I was listening to NPR a few months ago, and there was a story on about a family with four children.
The parents were absolutely devoted to their children.
Dad worked two jobs, and mom also worked.
Their afternoons were a busy shuffle of running kids to extracurricular activities. They didn’t have any retirement savings outside their employer-based retirement because all of their cash went to the children to pay for sports and sports equipment as well as tutoring and music lessons.
They had one single minded goal–get each of their children into college on a scholarship. To reach this goal, they were willing to sacrifice years and years of their own time and money.
The practical side in me couldn’t help but wonder, wouldn’t these parents do themselves and their children a favor if instead they would have just put all of that money they were using for all of their children’s extracurricular activities into an investment account? Wouldn’t that investment account eventually yield enough money to be able to pay part of their children’s college education?
Wasn’t that a better plan than grooming the children for years, at the expense of family money and time, in the hopes of getting a scholarship?
In all fairness, their oldest child was away at college, and she did indeed get a sports scholarship. Still, will the younger three be able to do the same?
How Much Do You Invest In Your Children’s Activities?
Parents decide each year how many activities to involve their children in and how much to pay. I have a family friend whose daughter played on a traveling soccer team. The family had to give up every single weekend for the soccer games, and they paid thousands and thousands of dollars for the experience. (The daughter was on the team for several years.) Now, she’s 19, posting pictures of herself at parties on Facebook and attending the local community college. From an outsider’s perspective, the time and money investment does not look worthwhile, but the family would likely say differently.
My husband and I take a much more modest approach. Our kids are 9, 5 and 3, and we have the 9 year old involved in one free activity (choir) and two paid activities–soccer and music classes. Honestly, our son, the 9 year old, needs his down time. If he’s too overscheduled, he becomes grouchy. I can’t imagine how the kids (or the parents) in the NPR piece handle the constant flow of activities.
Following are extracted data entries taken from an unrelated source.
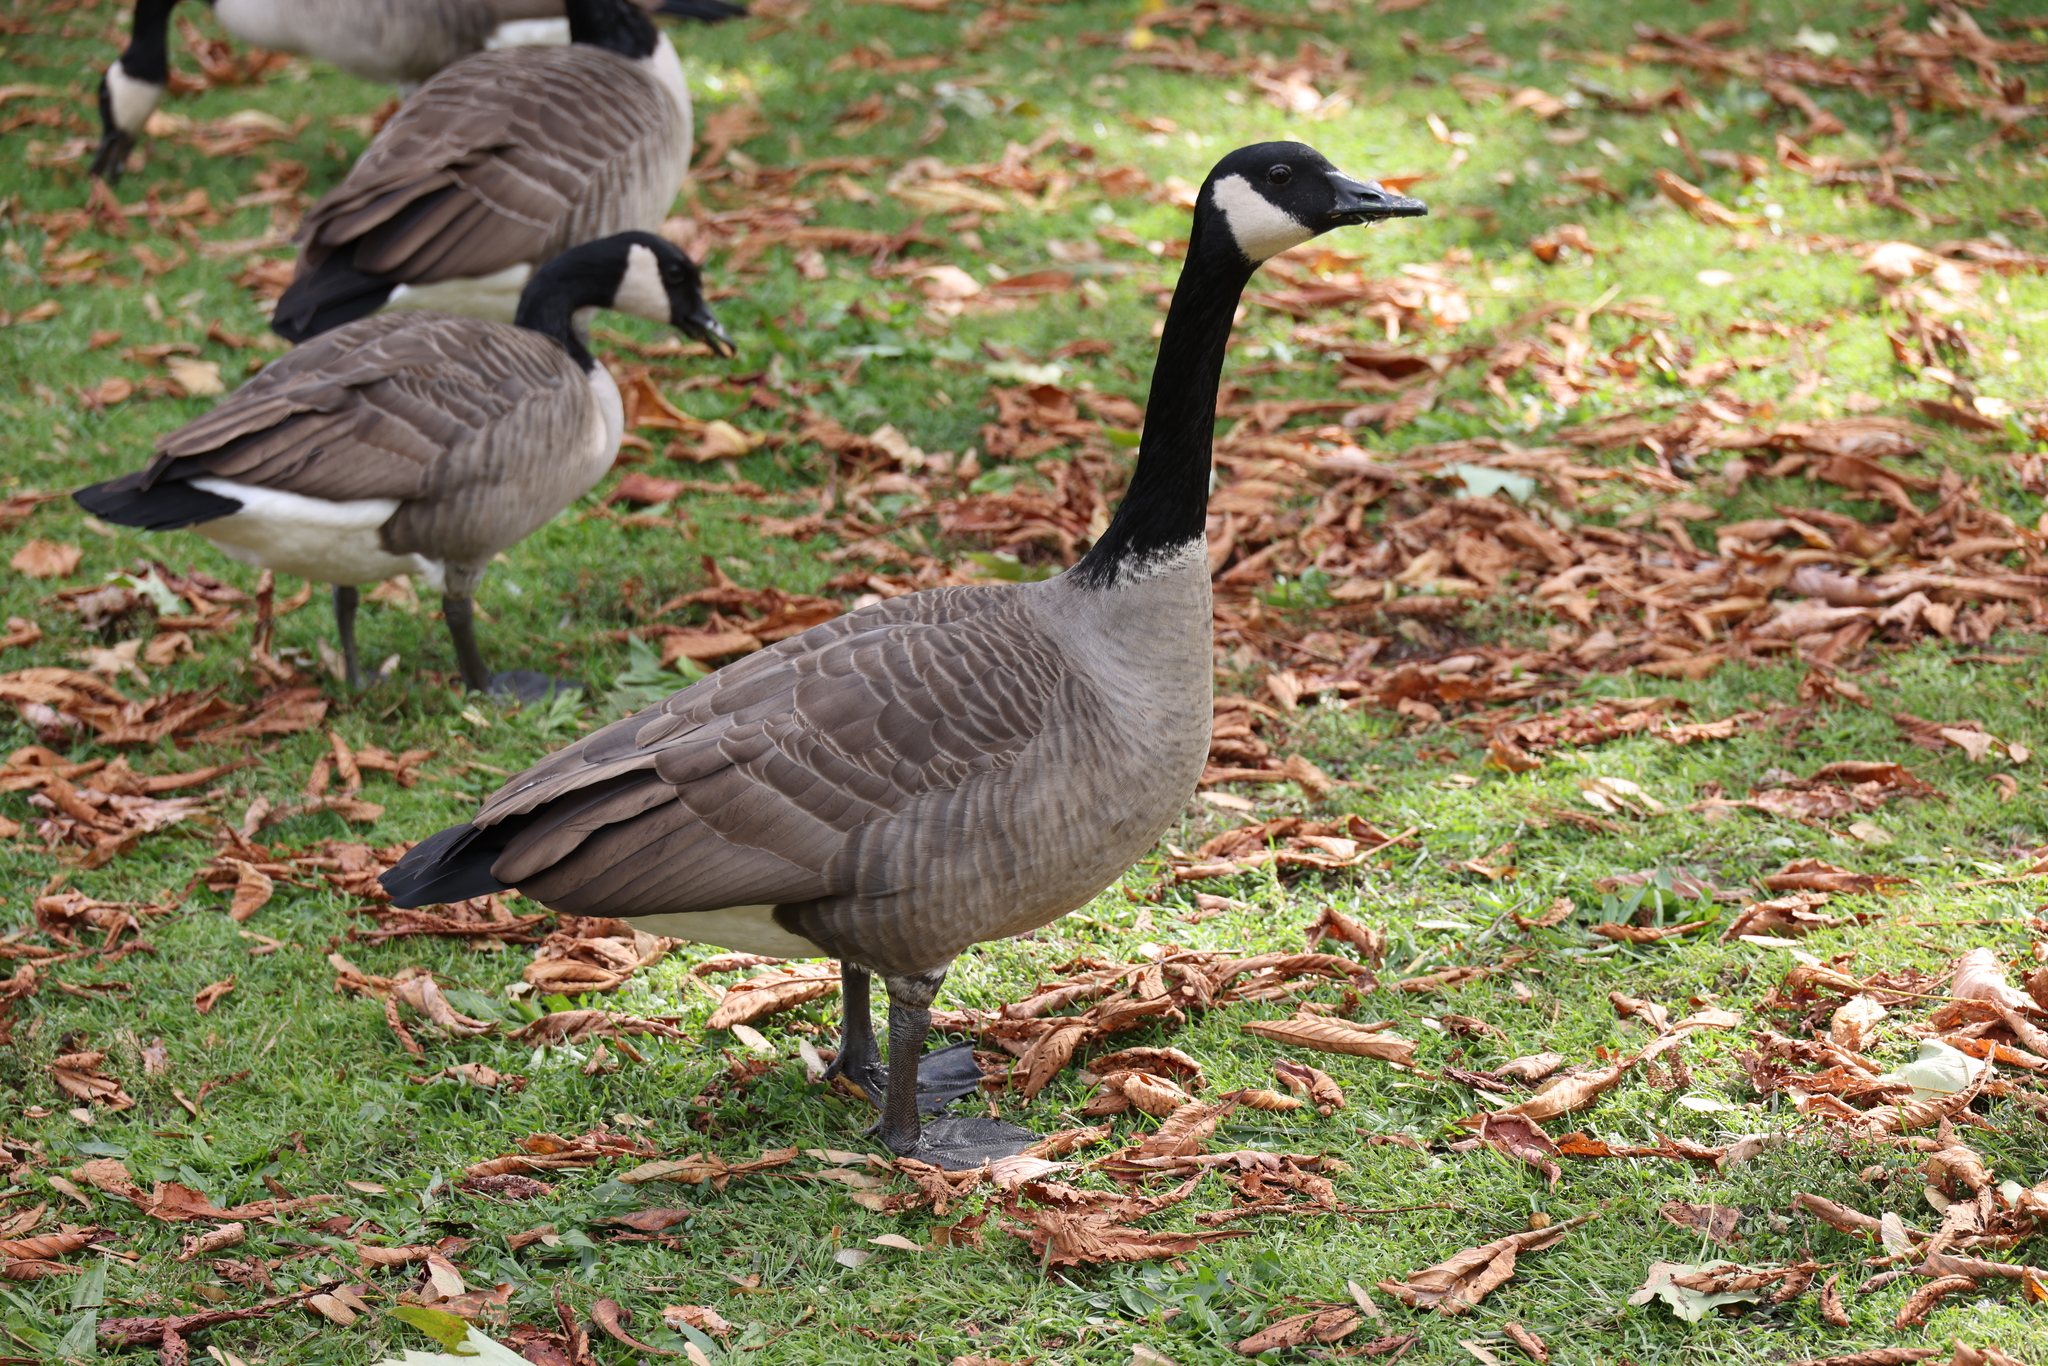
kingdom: Animalia
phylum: Chordata
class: Aves
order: Anseriformes
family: Anatidae
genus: Branta
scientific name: Branta canadensis
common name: Canada goose
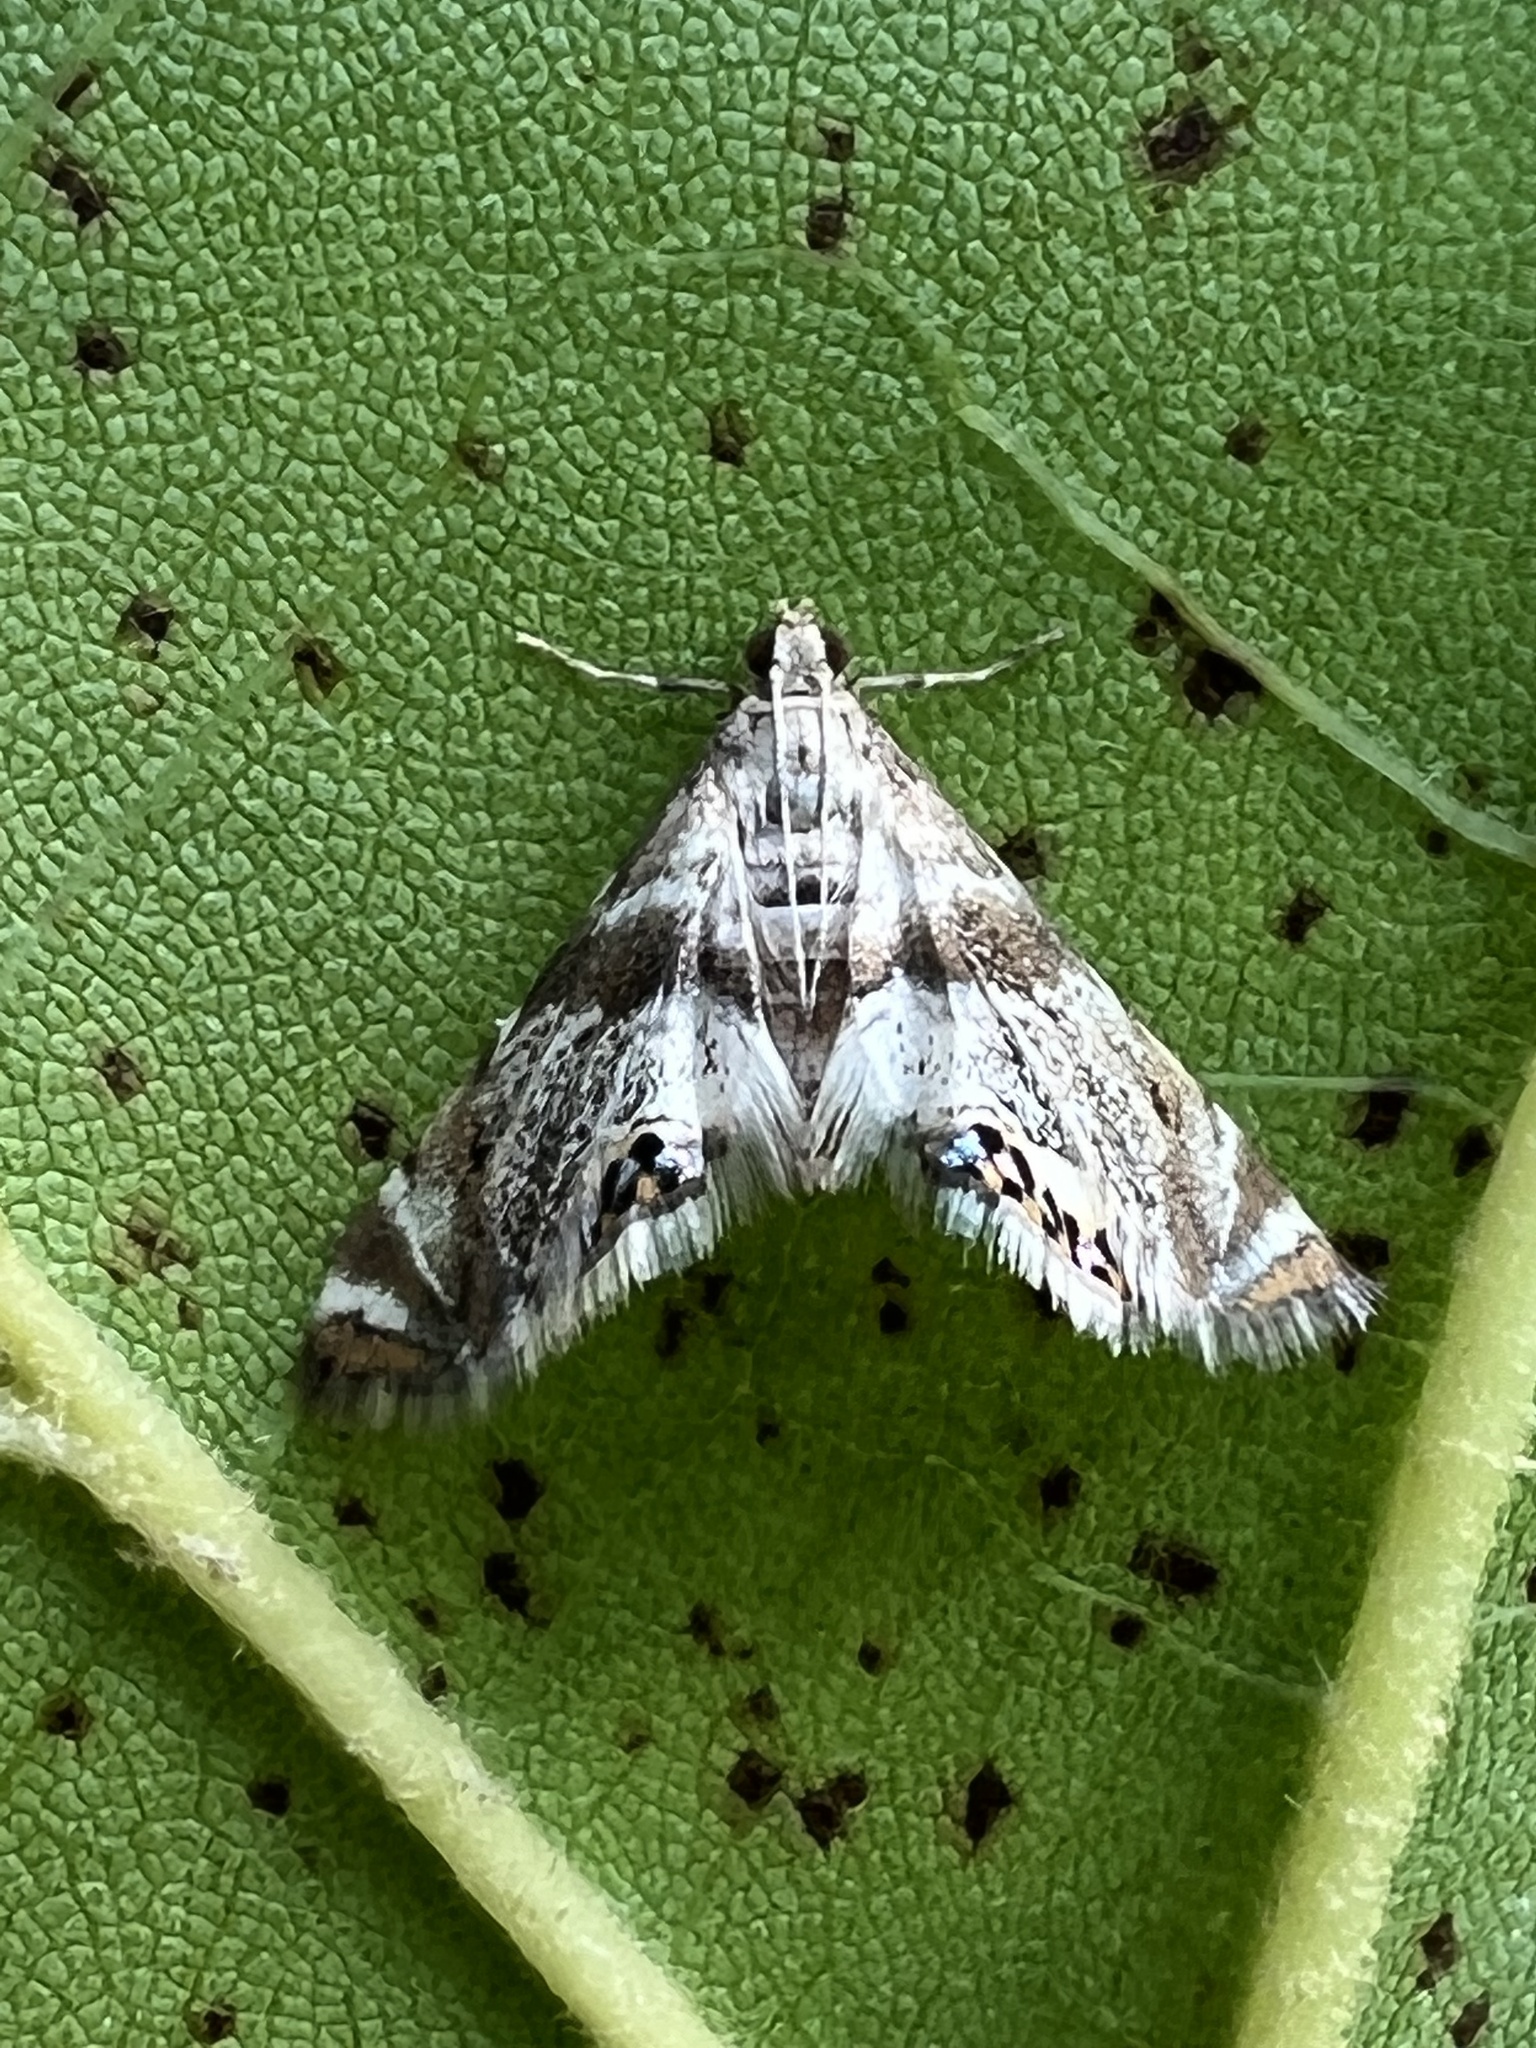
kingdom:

Of course, I myself was never heavily involved in extracurricular activities, so maybe that is why I like to leave ample downtime in our schedule. Plus, good or bad, I’m not the kind of parent who will devote my whole life to my kids. I love them, but I’m not willing to give up ALL of my money and time like the family in the NPR piece.
How Realistic Is This Plan?
The NPR program mentioned that this family is just one of millions of American families who are overscheduling their kids and spending huge amounts of money hoping to land their children a scholarship.
Let’s be honest. For most of these kids, this plan is not going to work. There are only a limited number of scholarships, and as more and more kids try to compete for them, fewer will actually get them.
The plan to dump all of your resources into your children in hopes of getting a scholarship is not practical. Yet each year, millions of parents do it.
What is your take? How much time and money should parents spend on their kids in hopes of securing a scholarship?